Was berechnet der Baukreditrechner?
Der Kaufpreis ist nicht der Betrag, der am Ende finanziert werden muss. Grunderwerbsteuer, Notar, Grundbuch, eine mögliche Maklerprovision und weitere einmalige Ausgaben erhöhen die Gesamtkosten. Erst nachdem das verfügbare Eigenkapital abgezogen wurde, steht der rechnerische Darlehensbedarf fest.
Warum Kaufnebenkosten getrennt ausgewiesen werden
Die Grunderwerbsteuer richtet sich nach dem Bundesland. Der Rechner setzt den ausgewählten Satz auf den eingegebenen Kaufpreis an und rundet den Steuerbetrag entsprechend § 11 GrEStG auf volle Euro nach unten. Sonderfälle bei der Bemessungsgrundlage, Steuerbefreiungen oder separat erworbenes Inventar werden nicht automatisch beurteilt.
Notar- und Grundbuchkosten entstehen nach gesetzlichen Gebührentatbeständen und Geschäftswerten. Eine pauschale Prozentangabe kann daher nur ein Planwert sein. Gleiches gilt für die Maklerprovision: Ob sie anfällt und welchen Anteil die kaufende Partei trägt, hängt vom konkreten Auftrag und Vertrag ab. Beide Werte bleiben deshalb editierbar.
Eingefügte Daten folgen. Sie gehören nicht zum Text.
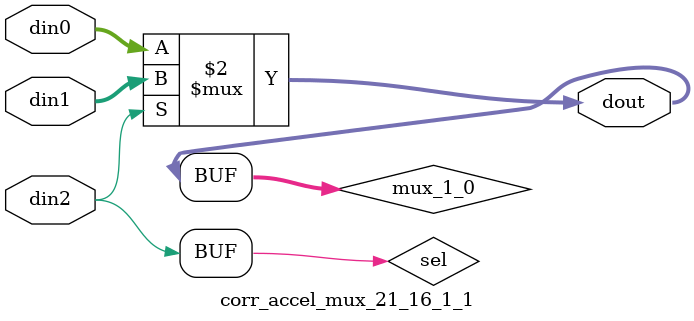
<source format=v>

`timescale 1ns/1ps

module corr_accel_mux_21_16_1_1 #(
parameter
    ID                = 0,
    NUM_STAGE         = 1,
    din0_WIDTH       = 32,
    din1_WIDTH       = 32,
    din2_WIDTH         = 32,
    dout_WIDTH            = 32
)(
    input  [15 : 0]     din0,
    input  [15 : 0]     din1,
    input  [0 : 0]    din2,
    output [15 : 0]   dout);

// puts internal signals
wire [0 : 0]     sel;
// level 1 signals
wire [15 : 0]         mux_1_0;

assign sel = din2;

// Generate level 1 logic
assign mux_1_0 = (sel[0] == 0)? din0 : din1;

// output logic
assign dout = mux_1_0;

endmodule

</source>
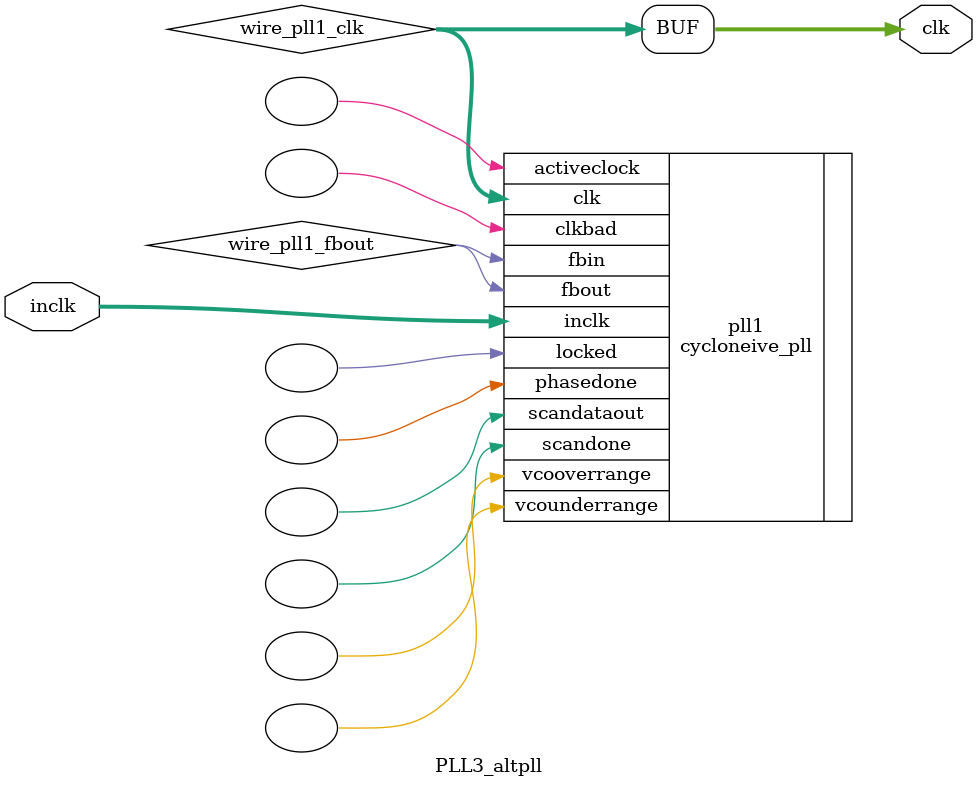
<source format=v>






//synthesis_resources = cycloneive_pll 1 
//synopsys translate_off
`timescale 1 ps / 1 ps
//synopsys translate_on
module  PLL3_altpll
	( 
	clk,
	inclk) /* synthesis synthesis_clearbox=1 */;
	output   [4:0]  clk;
	input   [1:0]  inclk;
`ifndef ALTERA_RESERVED_QIS
// synopsys translate_off
`endif
	tri0   [1:0]  inclk;
`ifndef ALTERA_RESERVED_QIS
// synopsys translate_on
`endif

	wire  [4:0]   wire_pll1_clk;
	wire  wire_pll1_fbout;

	cycloneive_pll   pll1
	( 
	.activeclock(),
	.clk(wire_pll1_clk),
	.clkbad(),
	.fbin(wire_pll1_fbout),
	.fbout(wire_pll1_fbout),
	.inclk(inclk),
	.locked(),
	.phasedone(),
	.scandataout(),
	.scandone(),
	.vcooverrange(),
	.vcounderrange()
	`ifndef FORMAL_VERIFICATION
	// synopsys translate_off
	`endif
	,
	.areset(1'b0),
	.clkswitch(1'b0),
	.configupdate(1'b0),
	.pfdena(1'b1),
	.phasecounterselect({3{1'b0}}),
	.phasestep(1'b0),
	.phaseupdown(1'b0),
	.scanclk(1'b0),
	.scanclkena(1'b1),
	.scandata(1'b0)
	`ifndef FORMAL_VERIFICATION
	// synopsys translate_on
	`endif
	);
	defparam
		pll1.bandwidth_type = "auto",
		pll1.clk1_divide_by = 40000,
		pll1.clk1_duty_cycle = 50,
		pll1.clk1_multiply_by = 1,
		pll1.clk1_phase_shift = "0",
		pll1.clk2_divide_by = 40000,
		pll1.clk2_duty_cycle = 50,
		pll1.clk2_multiply_by = 1,
		pll1.clk2_phase_shift = "0",
		pll1.compensate_clock = "clk2",
		pll1.inclk0_input_frequency = 20000,
		pll1.operation_mode = "normal",
		pll1.pll_type = "auto",
		pll1.lpm_type = "cycloneive_pll";
	assign
		clk = {wire_pll1_clk[4:0]};
endmodule //PLL3_altpll
//VALID FILE

</source>
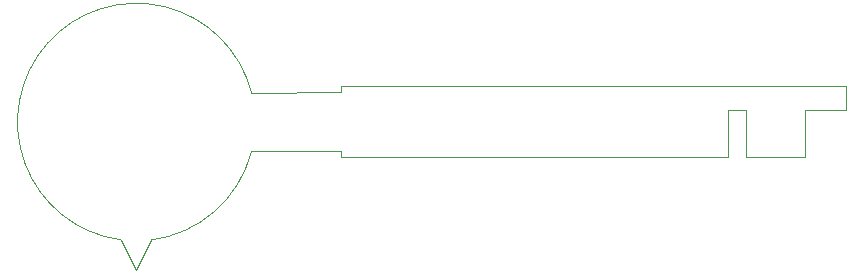
<source format=gbr>
%TF.GenerationSoftware,KiCad,Pcbnew,(6.0.6)*%
%TF.CreationDate,2022-09-17T20:01:25-04:00*%
%TF.ProjectId,Volta_Needle,566f6c74-615f-44e6-9565-646c652e6b69,rev?*%
%TF.SameCoordinates,Original*%
%TF.FileFunction,Profile,NP*%
%FSLAX46Y46*%
G04 Gerber Fmt 4.6, Leading zero omitted, Abs format (unit mm)*
G04 Created by KiCad (PCBNEW (6.0.6)) date 2022-09-17 20:01:25*
%MOMM*%
%LPD*%
G01*
G04 APERTURE LIST*
%TA.AperFunction,Profile*%
%ADD10C,0.100000*%
%TD*%
G04 APERTURE END LIST*
D10*
X167750000Y-83000000D02*
X200500000Y-83000000D01*
X167750000Y-77000000D02*
X210500000Y-77000000D01*
X167750000Y-82500000D02*
X167750000Y-83000000D01*
X160164993Y-82500000D02*
X167750000Y-82500000D01*
X160164994Y-77521705D02*
X167750000Y-77507364D01*
X151636732Y-89994215D02*
G75*
G03*
X160164993Y-82500000I-1216732J9984215D01*
G01*
X160164994Y-77521705D02*
G75*
G03*
X149095000Y-89980000I-9744994J-2488295D01*
G01*
X167750000Y-77000000D02*
X167750000Y-77507364D01*
X149095000Y-89980000D02*
X150365000Y-92520000D01*
X150365000Y-92520000D02*
X151636732Y-89994215D01*
X210500000Y-77000000D02*
X210500000Y-79000000D01*
X208500000Y-79000000D02*
X210500000Y-79000000D01*
X207000000Y-79000000D02*
X208500000Y-79000000D01*
X207000000Y-83000000D02*
X207000000Y-79000000D01*
X202000000Y-83000000D02*
X207000000Y-83000000D01*
X202000000Y-79000000D02*
X200500000Y-79000000D01*
X202000000Y-83000000D02*
X202000000Y-79000000D01*
X200500000Y-79000000D02*
X200500000Y-83000000D01*
M02*

</source>
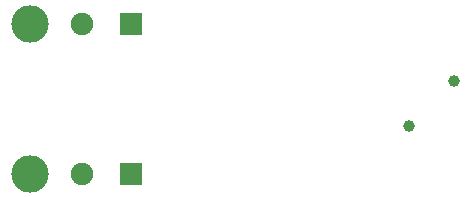
<source format=gbl>
G04*
G04 #@! TF.GenerationSoftware,Altium Limited,Altium Designer,20.0.11 (256)*
G04*
G04 Layer_Physical_Order=2*
G04 Layer_Color=16711680*
%FSLAX25Y25*%
%MOIN*%
G70*
G01*
G75*
%ADD28C,0.03937*%
%ADD29R,0.07500X0.07500*%
%ADD30C,0.07500*%
%ADD31C,0.12500*%
D28*
X152481Y48232D02*
D03*
X137626Y33372D02*
D03*
D29*
X45000Y17500D02*
D03*
Y67500D02*
D03*
D30*
X28701Y17500D02*
D03*
Y67500D02*
D03*
D31*
X11200Y17500D02*
D03*
Y67500D02*
D03*
M02*

</source>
Baukreditrechner und Darlehensrechner lösen unterschiedliche Fragen
Der Baukreditrechner beginnt vor der Finanzierung: Er ermittelt aus dem Immobilienkauf die benötigte Kreditsumme. Der Darlehensrechner startet dagegen mit einer bereits bekannten Darlehenssumme und konzentriert sich auf Rate, Tilgung und Restschuld. Wer den Kreditbedarf schon aus einem Angebot kennt, kann direkt den Darlehensrechner verwenden.
Wie entsteht die monatliche Rate?
Für das Annuitätendarlehen wird die anfängliche Jahresleistung aus Sollzins und anfänglicher Tilgung gebildet. Bezogen auf den Darlehensbedarf und durch zwölf geteilt ergibt sie die monatliche Rate. Während der Sollzinsbindung bleibt diese Modellrate gleich: Der Zinsanteil sinkt mit der Restschuld, der Tilgungsanteil steigt.
Kaufpreis plus alle im Rechner angesetzten einmaligen Nebenkosten.
Der Betrag, der tatsächlich für Kauf und Nebenkosten verfügbar ist.
Gesamtkosten abzüglich des eingesetzten Eigenkapitals.
Welche laufenden Kosten fehlen bewusst?
Die Kreditrate ist nicht die gesamte monatliche Wohnbelastung. Hausgeld, Instandhaltung, Modernisierung, Versicherungen, Grundsteuer, Energie und bei vermieteten Objekten mögliche Leerstände sind nicht Teil der Annuität. Auch Bereitstellungszinsen, Förderdarlehen, Gebühren und ein späterer Anschlusszins werden nicht geschätzt. Ein tragfähiges Budget benötigt dafür einen eigenen Puffer.
Offizielle Grundlagen
Steuersatz, Gebührenrecht und Maklerkosten
Häufig gestellte Fragen
Ist die angezeigte Grunderwerbsteuer verbindlich?
Nein. Der Rechner wendet den hinterlegten Satz des Bundeslandes auf den vollständigen Kaufpreis an. Maßgeblich ist der Steuerbescheid des zuständigen Finanzamts; Befreiungen und eine abweichende Bemessungsgrundlage werden hier nicht geprüft.
Sollte Eigenkapital mindestens die Nebenkosten decken?
Das ist keine gesetzliche Pflicht. Wenn Eigenkapital die Nebenkosten nicht deckt, liegt der Finanzierungsbedarf jedoch über dem reinen Kaufpreis. Banken können eine solche Finanzierung anders bewerten und höhere Zinsen oder zusätzliche Sicherheiten verlangen.
Warum können Notarkosten vom Prozentwert abweichen?
Notar- und Grundbuchgebühren folgen dem GNotKG und hängen von Geschäftswerten und einzelnen Vorgängen ab. Der Prozentwert im Rechner ist nur eine anpassbare Budgetannahme.
Enthält die Rate bereits Hausgeld und Instandhaltung?
Nein. Angezeigt wird ausschließlich die Kreditrate des modellierten Annuitätendarlehens. Laufende Eigentümerkosten müssen separat in das Haushaltsbudget aufgenommen werden.